The first of President Barack Obama's three controversial nominees to what is widely considered the nation's second most powerful court could face a final confirmation vote in the Senate today.

Senate Majority Harry Reid, D-Nev., and 16 other senators - including West Virginia Democrat Jay Rockefeller - moved earlier this week to cut off debate on the nomination of Virginia attorney and former Solicitor General Patricia Millett as judge for the U.S. Court of Appeals for the District of Columbia Circuit. If at least 60 senators agree today to do so, her confirmation will proceed to the floor for a vote.

The D.C. Circuit Court of Appeals is considered by many to be the nation's second most important court because it often has the final word on rules handed down by federal administrative agencies, such as the Internal Revenue Service and Environmental Protection Agency. As currently composed, its eight judges are split - four appointed by Republican presidents, four appointed by Democrats.

Opponents of Obama's picks for the court - including Republican Sen. Rob Portman of Ohio - argue that even with three vacancies, the D.C. circuit has the lightest workload among the 13 intermediate federal appeals courts and doesn't need new judges. Portman and GOP leaders suggest the nominations are calculated to tilt the court in favor of an aggressive regulatory agenda rather than fill a need.

Both Democrats and Republicans are accusing each other of playing politics, however.

"Refusing to vote on qualified nominees for judicial vacancies delays justice. The president has a constitutional responsibility to nominate federal judges, and the Senate has a constitutional responsibility to fairly and thoughtfully consider those nominees on their merits," Rockefeller, D-W.Va., said Wednesday. "That's how our democracy is supposed to work, and we do great disservice to the nation if we let politics get in the way."
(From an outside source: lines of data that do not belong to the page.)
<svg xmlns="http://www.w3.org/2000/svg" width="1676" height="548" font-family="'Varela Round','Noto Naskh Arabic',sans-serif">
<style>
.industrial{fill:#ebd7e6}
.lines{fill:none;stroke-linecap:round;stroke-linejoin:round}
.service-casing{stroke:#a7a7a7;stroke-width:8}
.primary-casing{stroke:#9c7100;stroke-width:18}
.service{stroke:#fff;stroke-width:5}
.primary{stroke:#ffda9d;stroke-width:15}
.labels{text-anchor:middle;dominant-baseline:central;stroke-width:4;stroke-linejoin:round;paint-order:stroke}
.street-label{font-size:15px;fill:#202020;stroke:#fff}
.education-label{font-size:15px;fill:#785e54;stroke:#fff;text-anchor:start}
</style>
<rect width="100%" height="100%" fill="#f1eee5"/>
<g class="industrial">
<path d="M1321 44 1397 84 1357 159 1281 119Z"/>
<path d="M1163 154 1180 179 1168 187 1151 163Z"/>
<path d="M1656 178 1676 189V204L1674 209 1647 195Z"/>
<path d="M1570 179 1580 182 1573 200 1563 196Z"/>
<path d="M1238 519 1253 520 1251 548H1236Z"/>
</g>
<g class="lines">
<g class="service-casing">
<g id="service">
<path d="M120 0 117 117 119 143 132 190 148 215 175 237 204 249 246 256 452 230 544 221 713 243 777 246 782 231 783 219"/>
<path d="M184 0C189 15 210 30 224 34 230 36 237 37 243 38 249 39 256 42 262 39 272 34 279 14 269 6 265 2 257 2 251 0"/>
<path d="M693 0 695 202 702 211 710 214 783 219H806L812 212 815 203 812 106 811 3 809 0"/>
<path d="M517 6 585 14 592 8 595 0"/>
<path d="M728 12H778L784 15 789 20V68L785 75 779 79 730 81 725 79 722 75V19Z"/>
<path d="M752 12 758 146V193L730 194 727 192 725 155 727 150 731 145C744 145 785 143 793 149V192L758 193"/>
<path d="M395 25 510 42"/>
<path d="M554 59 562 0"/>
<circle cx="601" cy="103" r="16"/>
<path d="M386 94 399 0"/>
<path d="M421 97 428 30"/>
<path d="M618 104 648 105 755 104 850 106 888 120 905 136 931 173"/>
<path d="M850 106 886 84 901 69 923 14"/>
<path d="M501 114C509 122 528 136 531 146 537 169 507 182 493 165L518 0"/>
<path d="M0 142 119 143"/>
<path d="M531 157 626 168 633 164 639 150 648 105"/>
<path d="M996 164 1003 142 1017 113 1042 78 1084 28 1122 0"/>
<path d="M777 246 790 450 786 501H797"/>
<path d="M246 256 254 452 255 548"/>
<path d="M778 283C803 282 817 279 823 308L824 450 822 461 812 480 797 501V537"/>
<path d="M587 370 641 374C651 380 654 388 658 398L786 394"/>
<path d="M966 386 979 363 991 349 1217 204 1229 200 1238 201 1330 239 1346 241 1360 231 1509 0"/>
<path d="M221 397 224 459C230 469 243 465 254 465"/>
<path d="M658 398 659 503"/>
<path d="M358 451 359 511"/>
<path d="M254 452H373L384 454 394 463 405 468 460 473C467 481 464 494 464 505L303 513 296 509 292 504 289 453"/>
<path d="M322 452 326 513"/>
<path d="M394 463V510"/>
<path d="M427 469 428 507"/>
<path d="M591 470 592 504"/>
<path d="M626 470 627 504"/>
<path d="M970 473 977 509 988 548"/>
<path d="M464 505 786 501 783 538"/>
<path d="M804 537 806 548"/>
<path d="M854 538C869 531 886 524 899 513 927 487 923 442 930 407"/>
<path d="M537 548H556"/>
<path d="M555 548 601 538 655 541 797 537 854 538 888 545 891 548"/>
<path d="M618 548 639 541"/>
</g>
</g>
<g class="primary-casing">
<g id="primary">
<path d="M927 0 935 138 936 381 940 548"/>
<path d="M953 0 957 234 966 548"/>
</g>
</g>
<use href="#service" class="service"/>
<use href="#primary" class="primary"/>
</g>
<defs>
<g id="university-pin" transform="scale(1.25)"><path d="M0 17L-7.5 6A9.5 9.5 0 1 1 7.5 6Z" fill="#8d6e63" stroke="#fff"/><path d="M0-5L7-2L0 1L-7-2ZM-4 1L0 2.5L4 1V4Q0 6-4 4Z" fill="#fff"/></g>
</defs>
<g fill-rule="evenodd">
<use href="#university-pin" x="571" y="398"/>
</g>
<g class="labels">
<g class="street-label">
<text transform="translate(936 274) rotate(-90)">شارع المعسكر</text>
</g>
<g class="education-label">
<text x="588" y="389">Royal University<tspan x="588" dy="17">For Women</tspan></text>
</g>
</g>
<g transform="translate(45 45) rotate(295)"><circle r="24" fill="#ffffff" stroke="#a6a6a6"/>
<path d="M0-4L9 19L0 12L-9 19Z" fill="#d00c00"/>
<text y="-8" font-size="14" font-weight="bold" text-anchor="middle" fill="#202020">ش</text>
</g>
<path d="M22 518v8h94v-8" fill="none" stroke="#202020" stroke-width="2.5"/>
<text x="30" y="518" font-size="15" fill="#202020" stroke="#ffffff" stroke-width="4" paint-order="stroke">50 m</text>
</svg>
Sen. Sherrod Brown, D-Ohio, hasn't made up his mind on Millett but rejects the notion Obama's appointments are politically motivated, according to spokesman Yianni Varonis.

"Sen. Brown believes that the president has appointed each of his judicial nominees based on their qualifications and ability to make impartial rulings based solely on the law. Sen. Brown looks forward to learning more about Ms. Millett and will base his decision on that same criteria," he said.

A spokesman for Sen. Joe Manchin, D-W.Va., said he had yet to be briefed on the Millett nomination and couldn't comment on it until today.

Carrie Severino of the Judicial Crisis Network - a former clerk to Supreme Court Justice Clarence Thomas and Judge David B. Sentelle of the D.C. Circuit Court of Appeals - testified Tuesday before the House Committee on the Judiciary.

Following her testimony, she said her experience as a clerk in the D.C. Circuit from 2004-05 seemed "relaxed" compared to that of her friends working in other circuits.

"I felt like I had a pretty cushy gig ... ," Severino said. "There is a concerted effort to make the D.C. Circuit into a glide path for the exact kind of regulatory overreach that Sen. Manchin is fighting."

Nan Aron, president of the Alliance for Justice, refuted claims the D.C. Circuit is underworked, testifying before the committee that the court has 1,479 pending cases - nearly 500 more than it did a decade ago. But Severino said that figure is misleading, noting the number fluctuates yearly.

A better gauge, she said, involves looking at the number of cases actually decided - particularly those that require oral arguments and consume the most time. By those metrics, she said, the D.C. Circuit ranks dead last.

"What we're seeing in the D.C. Circuit is that they're canceling hearings because there's not enough hearings to have oral arguments," Severino said.

Obama's other two picks for the court - Georgetown law professor Cornelia Pillard and Robert Wilkins - also await confirmation. Pillard's nomination was approved by the Senate Judiciary Committee along strict party lines, while Wilkins is expected to have his hearing before the committee this week.